Research on blennies, a family of fish that have evolved physical qualities for terrestrial life, suggests that being a “jack of all trades” gives species a greater chance of survival.
So say findings by researchers from Australia’s University of New South Wales and the US University of Minnesota. The study was published on Tuesday in the British Ecological Society’s journal, Functional Ecology.
The research pooled data on hundreds of species of blennies, a diverse family of fish in which some subspecies have remained firmly aquatic. Other subspecies have literally gone from being the “fish out of water”, to developing the qualities needed to live on land.
The study investigates the evolutionary factors that might have allowed what were initially solely aquatic fish to transition onto land, and to evolve into almost entirely land species.
The researchers found that flexible diet and behaviour were likely instrumental in the transition to land living. And once out of water, restrictions on the type of food available triggered major evolutionary changes, particularly to the teeth. As a result, land dwelling blennies have become specialists in scraping algae and detritus from rocks.
However, it was found that there was still some dependence on water among land blennies, despite having actively colonised land. Although they may avoid entirely living in water habitats, and are very defensive of their territories, they still choose to reproduce in areas amongst rocks in the splash zone.
Land blennies have to remain in that splash zone to keep moist to breath effectively using their gills and through their skin. Evolution away from the intertidal splash to inland areas has not quite happened – yet!
Dr. Terry Ord, Director of Research, University of New South Wales’s School of Biological, Earth, and Environmental Sciences, and lead author of the study, made further light on their findings.
He said he and his team found that a broad diet and innovative, flexible behaviour have been a precursor to blenny fish emerging from water for a life on land. But once out of the water, these remarkable land fish have faced restrictions on the type of food available to them.
“This has triggered major evolutionary adaptive changes in their morphology, in particular dramatic changes in their teeth, as the fish have been forced to adapt into specialist scrappers of the rocks to forage on algae and detritus,” he explained.

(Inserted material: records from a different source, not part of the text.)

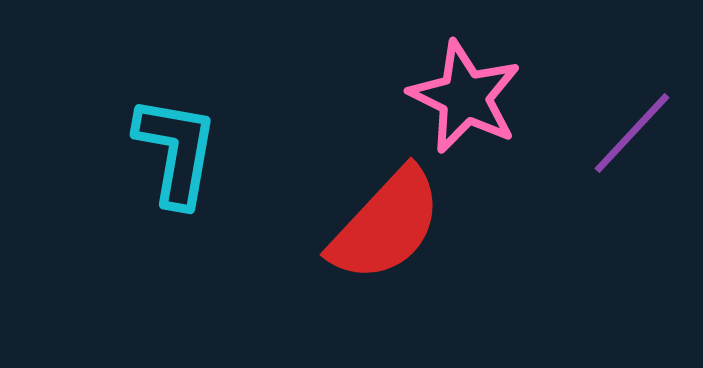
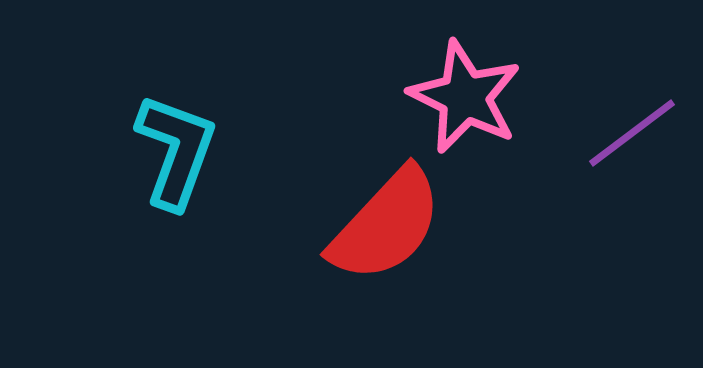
purple line: rotated 10 degrees clockwise
cyan L-shape: rotated 10 degrees clockwise
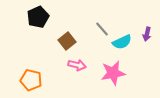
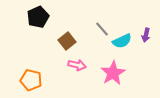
purple arrow: moved 1 px left, 1 px down
cyan semicircle: moved 1 px up
pink star: rotated 20 degrees counterclockwise
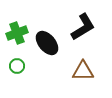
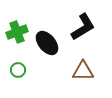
green cross: moved 1 px up
green circle: moved 1 px right, 4 px down
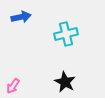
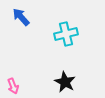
blue arrow: rotated 120 degrees counterclockwise
pink arrow: rotated 56 degrees counterclockwise
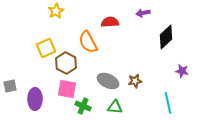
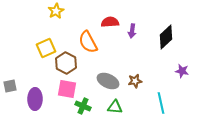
purple arrow: moved 11 px left, 18 px down; rotated 72 degrees counterclockwise
cyan line: moved 7 px left
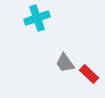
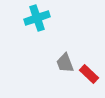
gray trapezoid: rotated 15 degrees clockwise
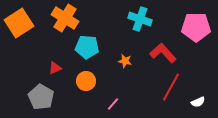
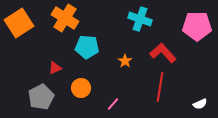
pink pentagon: moved 1 px right, 1 px up
orange star: rotated 24 degrees clockwise
orange circle: moved 5 px left, 7 px down
red line: moved 11 px left; rotated 20 degrees counterclockwise
gray pentagon: rotated 15 degrees clockwise
white semicircle: moved 2 px right, 2 px down
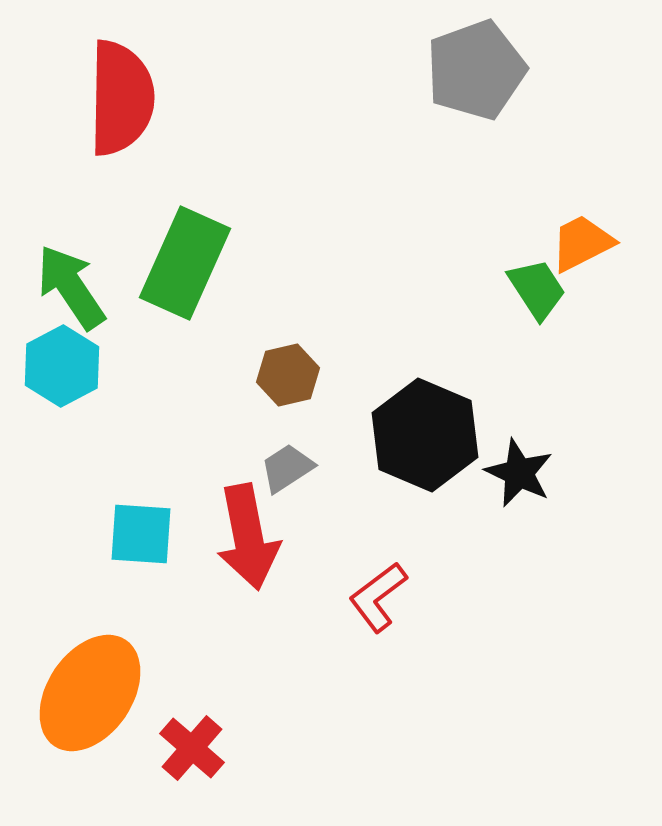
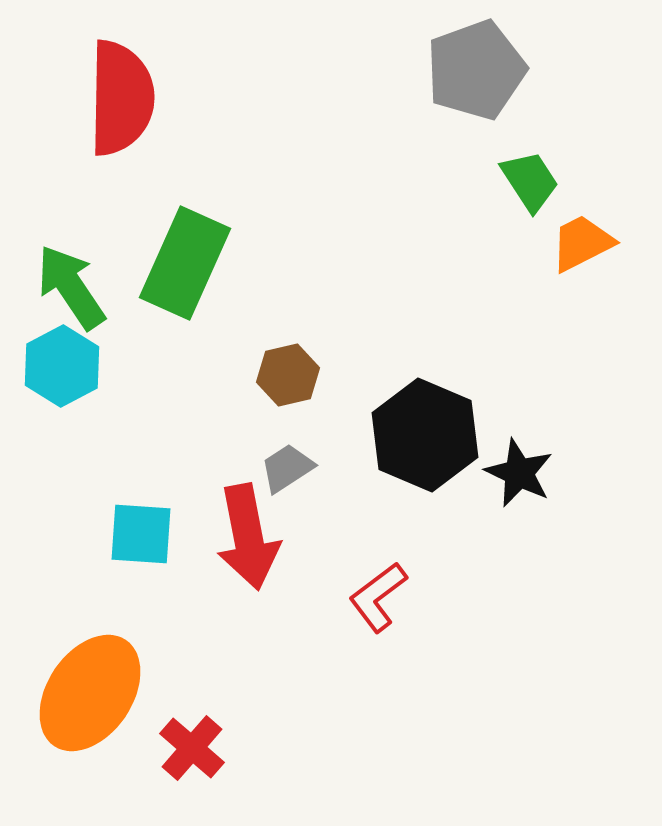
green trapezoid: moved 7 px left, 108 px up
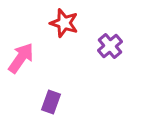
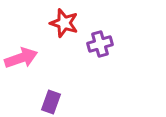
purple cross: moved 10 px left, 2 px up; rotated 25 degrees clockwise
pink arrow: rotated 36 degrees clockwise
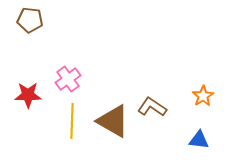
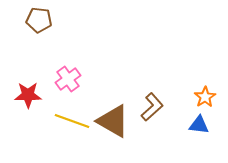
brown pentagon: moved 9 px right
orange star: moved 2 px right, 1 px down
brown L-shape: rotated 104 degrees clockwise
yellow line: rotated 72 degrees counterclockwise
blue triangle: moved 15 px up
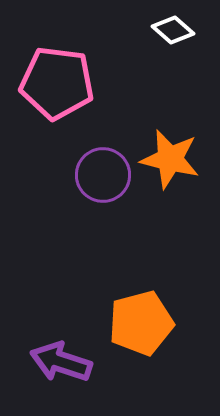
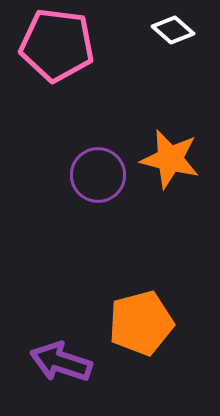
pink pentagon: moved 38 px up
purple circle: moved 5 px left
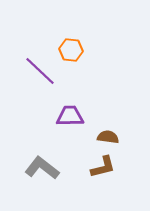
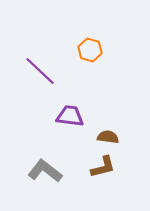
orange hexagon: moved 19 px right; rotated 10 degrees clockwise
purple trapezoid: rotated 8 degrees clockwise
gray L-shape: moved 3 px right, 3 px down
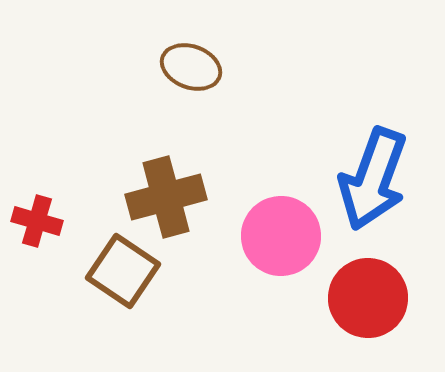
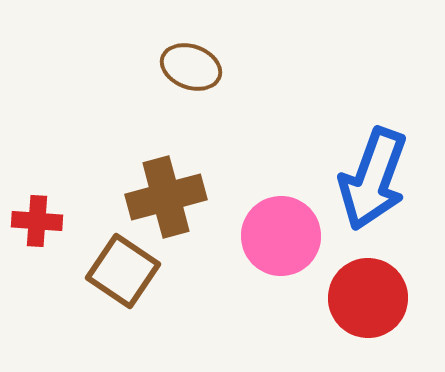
red cross: rotated 12 degrees counterclockwise
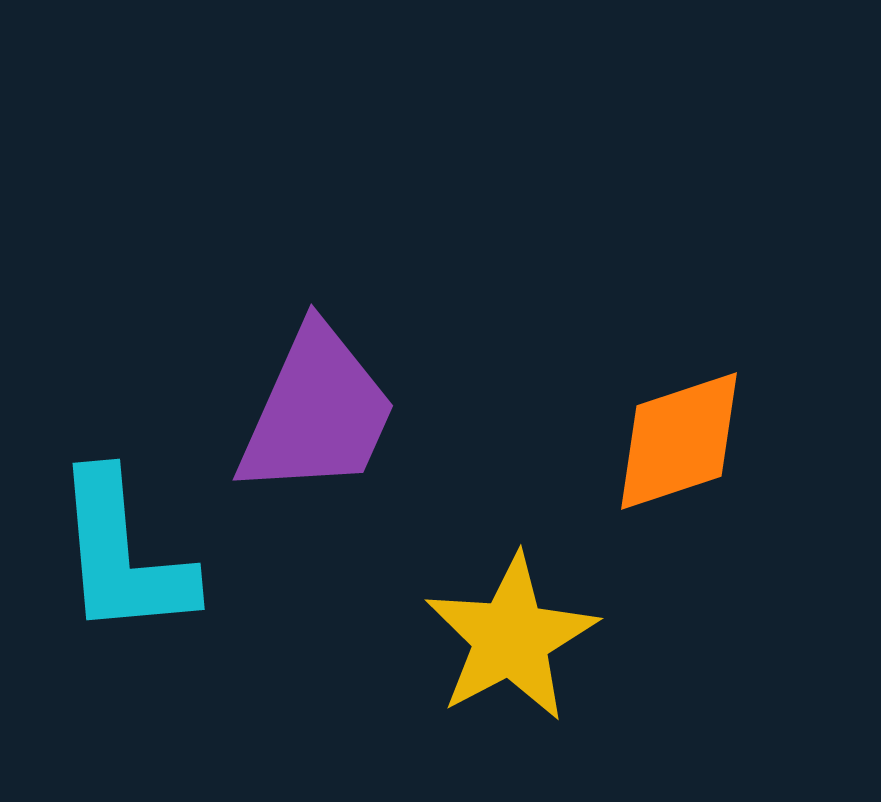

Ord told Daily News Egypt the research findings suggest being a “jack of all trades” can open the door to making a dramatic change in habitat. That includes flexibility in the types of food you can eat, and in being able to leave the water for very brief periods of time. The latter point has been put across as the precursor stage to being flexibly amphibious.
But making such a large transition in habitat can mean that these fish have to evolve specialised behaviours to flourish on land. They had to evolve from a jack-of-all-trades to a master-of-one, with diet narrowing and teeth subsequently adapting to partake of the more restrictive diet.
This means that there is the very general question of why fish leave water and attempt to live on land. There really does need to be an adaptive advantage for making such a transition.
“I’ve previously found in earlier studies that avoiding nasty aquatic predators is a big motivator for these fish to spend time out of the water,” he noted.
The study extends this to illustrating how a broad diet has enabled certain fish to not only leave water for short periods. It has also shown how they can exploit land detritus without fear of predators or competition, leading to an eventual full transition to land.
This general scenario of fish colonising land has obvious parallels to the origin of all land vertebrates in the Late Devonian period, about 376–360m years ago. Fossils dating from that period can give us a lot of important insights into how that transition might have unfolded, and the types of evolutionary adaptations it required for the transition to happen.
But having a contemporary example of fish making similar ecological transitions can also help us understand the general challenges that fish face out of water. This goes beyond the obvious issues relating to being able to breathe, and being able to move about on land.
Ord concluded that these fish not only provide glimpses of water-land transitions might have been like millions of years ago. They also allow us to study why any species might make such a big transition into a completely different habitat.
The question remains, why would a species that is presumably well-suited and adapted to one habitat feel the need to leave that home for another habitat that is very different. It also raises questions about a transition to a habitat for which they are less suited for the conditions that might be experienced.
“We know species make these transitions in habitat because there is ample evidence these transitions are responsible for the evolution of many of the species we see today,” Ord said. “They also reflect the diversity in morphology and behaviour we see across different species, and our study investigates the mechanisms behind making those transitions in the first place.”
Ord further explained that the study’s general implications show that a broad diet or flexible behaviour can help you move into a new habitat. But once there, this flexibility becomes eroded through natural selection.
This presumably means those highly specialised species are less likely to be able to make further habitat transitions, or cope with abrupt environmental changes in their existing habitat.
“The blennies are a very exciting group to study, from both an ecological and evolutionary standpoint. They allow the unique opportunity to see how habitat transitions occur in nature, and also the evolutionary causes and consequences of those transitions,” Ord said. “This is unique because the ancestral aquatic species, the transitional amphibious species, and the permanent land species are effectively ecological and evolutionary snapshots of a major transition unfolding in nature. And there is so much more to study!”